◆ Text under study ◆
________________

Parts II, III & ACS Projects

These are some Part II, Part III and ACS project ideas that I've put together. The groupings are only loose and many of the projects could be adapted to suit any course stage. Please contact me for more information. At the end there are a list of successful projects that have been done in the recent past, to help seed ideas.

If you have your own ideas for a project that you'd like to do with me, then it would be great to hear them so please also get in touch. I'm interested in advising anybody wanting to do a project in computer architecture or compilers.

Many people implement compilers, but think a bit carefully before you do since just writing a compiler isn't necessarily all that difficult. Might you do some optimisations on the way, some sophisticated analysis of some sort, or provide a compiler that for a language / target combination that doesn't yet exist?

Part II Projects

Also, check out the Computer Architecture Group Part II projects page for other ideas. Some of these are replicated there.

Address Sanitizer in Cinnamon

Address Sanitizer is a tool to detect buffer overflows in program code through compiler support. The compiler inserts extra instructions that manage a shadow memory indicating areas that contain application data and those that do not, then other instructions to check addresses that are loaded from or stored to. It would be great to provide this functionality to all applications, even if we don't have compiler support. Cinnamon is a domain-specific language for binary profiling and monitoring, which should be ideal for implementing this kind of tool. However, Cinnamon lacks support for pointers and other data structures, so the aim of this project would be to implement this functionality and write Address Sanitizer in it. Extensions could be to optimise the performance of the implementation through addtional analysis, and to implement other types of sanitizer, such as those mentioned on the Wikipedia page. This project touches on programming language design, compilers and binary modification.

Vector runahead

This project was performed in 2022/23 but there is scope for it to be attempted again in a different way.

To address the widening performance gap between CPU cores and main memories, designers have implemented prefetchers into various levels of the cache hierarchy, so as to bring data close to the processor before it is needed, meaning it is available in fast storage at the point of use. There are a wide variety of data prefetchers available, but few that can accurately identify data that is accessed through complex data structures.

An alternative scheme is Runahead execution. Here, when the processor is stalled, it continues speculatively fetching an executing instructions from the future so as to perform their memory accesses, then discards them and re-executes them correctly once the pipeline starts up again. This provides an accurate form of prefetching within the core, rather than as separate logic beside the cache. Until recently though, Runahead techniques couldn't deal with complex access logic either. However, a new scheme, called Vector Runahead, can effectively prefetch these access patterns, providing significant performance increases for certain workloads. The aim of this project is to implement Vector Runahead in the gem5 simulator to reproduce the impressive results obtained, with more advanced extensions possible too.

Dynamic binary translator

This is a fairly generic project whereby you could implement a dynamic binary translator from one ISA to another. The idea is that it will read in a binary from one ISA (e.g. x86) and then either interpret each instruction, or actually emit instructions from another ISA (e.g. Arm) for each x86 instruction that it then directly executes. It would probably be best to restrict the project to a subset of x86, or a different source ISA if preferred (e.g. AArch32 to AArch64).

Interpreter or JIT compiler

In a similar vein, why not create an optimised interpreter or JIT compiler from your favourite source language. This could be an established language, such as C or OCaml, or a minimalist language, such as P'' (or a descendent), or an existing bytecode (Java being the obvious choice, but it could be the CPython bytecode or something else). Or feel free to suggest your own.

________________

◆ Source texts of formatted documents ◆
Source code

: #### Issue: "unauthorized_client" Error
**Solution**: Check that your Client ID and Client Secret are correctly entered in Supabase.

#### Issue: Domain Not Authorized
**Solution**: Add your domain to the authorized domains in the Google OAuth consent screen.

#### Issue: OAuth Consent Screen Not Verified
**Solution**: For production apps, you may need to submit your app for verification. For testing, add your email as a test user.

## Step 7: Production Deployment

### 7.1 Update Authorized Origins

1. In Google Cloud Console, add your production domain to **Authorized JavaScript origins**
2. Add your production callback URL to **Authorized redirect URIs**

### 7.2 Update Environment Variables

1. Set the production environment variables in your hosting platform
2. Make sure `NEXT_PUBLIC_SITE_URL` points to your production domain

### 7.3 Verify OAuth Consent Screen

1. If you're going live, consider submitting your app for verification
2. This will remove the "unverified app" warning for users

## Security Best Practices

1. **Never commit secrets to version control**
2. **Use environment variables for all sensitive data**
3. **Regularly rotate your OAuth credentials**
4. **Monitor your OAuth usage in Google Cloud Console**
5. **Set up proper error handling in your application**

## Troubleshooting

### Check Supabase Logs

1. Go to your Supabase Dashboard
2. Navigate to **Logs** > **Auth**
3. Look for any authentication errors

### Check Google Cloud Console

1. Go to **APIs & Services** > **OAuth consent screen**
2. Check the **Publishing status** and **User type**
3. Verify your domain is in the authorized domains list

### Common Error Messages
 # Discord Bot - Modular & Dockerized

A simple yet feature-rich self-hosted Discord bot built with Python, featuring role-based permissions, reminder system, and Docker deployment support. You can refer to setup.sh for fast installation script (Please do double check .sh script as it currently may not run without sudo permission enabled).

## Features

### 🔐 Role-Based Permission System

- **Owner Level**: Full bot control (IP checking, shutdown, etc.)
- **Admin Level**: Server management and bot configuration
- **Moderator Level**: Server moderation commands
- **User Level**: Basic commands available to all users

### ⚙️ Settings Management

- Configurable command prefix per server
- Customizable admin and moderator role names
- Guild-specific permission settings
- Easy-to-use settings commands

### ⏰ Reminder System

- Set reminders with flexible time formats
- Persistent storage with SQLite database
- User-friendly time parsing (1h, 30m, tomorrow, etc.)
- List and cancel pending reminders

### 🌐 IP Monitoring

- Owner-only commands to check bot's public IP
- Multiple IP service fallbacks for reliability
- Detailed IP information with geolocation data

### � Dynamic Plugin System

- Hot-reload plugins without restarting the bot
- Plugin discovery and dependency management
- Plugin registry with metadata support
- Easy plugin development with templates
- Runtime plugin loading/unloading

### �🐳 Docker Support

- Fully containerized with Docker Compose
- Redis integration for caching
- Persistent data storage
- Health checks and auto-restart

________________

◆ Things to do ◆
1) Do these statements agree with the project ideas page? (a) Cinnamon already supports pointers. (b) The Vector Runahead project was carried out in 2022/23. (c) For the dynamic binary translator, AArch32 to AArch64 is offered as one possible pairing. For each, answer yes or no and quote the deciding words.
2) Can you resume the project ideas page, starting right after its last sentence?

◆ Task-by-task results ◆
1)
(a) No: "However, Cinnamon lacks support for pointers and other data structures"
(b) Yes: "This project was performed in 2022/23"
(c) Yes: "or a different source ISA if preferred (e.g. AArch32 to AArch64)"

2)
Part III / ACS Projects

Also, check out the Computer Architecture Group ACS projects page for other ideas. Some of these are replicated there.

Old Projects

Runahead - Part II Project

Runahead is a technique to continue speculatively fetching instructions when a core is stalled, so as to prefetch the data for load instructions into the cache hierarchy. When the stall is resolved, the speculative instructions are discarded and re-executed correctly, with high likelihood of loads hitting in the cache. One project implemented several forms or runahead within the gem5 simulator. A subsequent project implemented Vector Runahead, which is a runahead technique to prefetch complex access patterns, within gem5. Both projects aimed to improve the performance of certain kinds of workload.

Use-After-Free Security Mitigations - Part III Project

This project created an extension to a memory allocator (jemalloc, but the implementation was largely independent of the specific allocator) to keep freed objects in quarantine, preventing them from being reallocated, until a sweep through memory could confirm that no dangling pointers to the objects remained. At that point they could be given back to the allocator to be recycled, thus removing many use-after-free vulnerabilities from applications.

Profile-Driven Data-Layout Optimisations - ACS Project

This project profiled memory accesses made by an application, analysed the objects that were accessed together and rewrote the binary to identify different clusters of objects. A custom memory allocator then dynamically allocated these objects so that those accessed together were placed near each other in memory, increasing spatial locality. This work got published as a paper at CGO 2020.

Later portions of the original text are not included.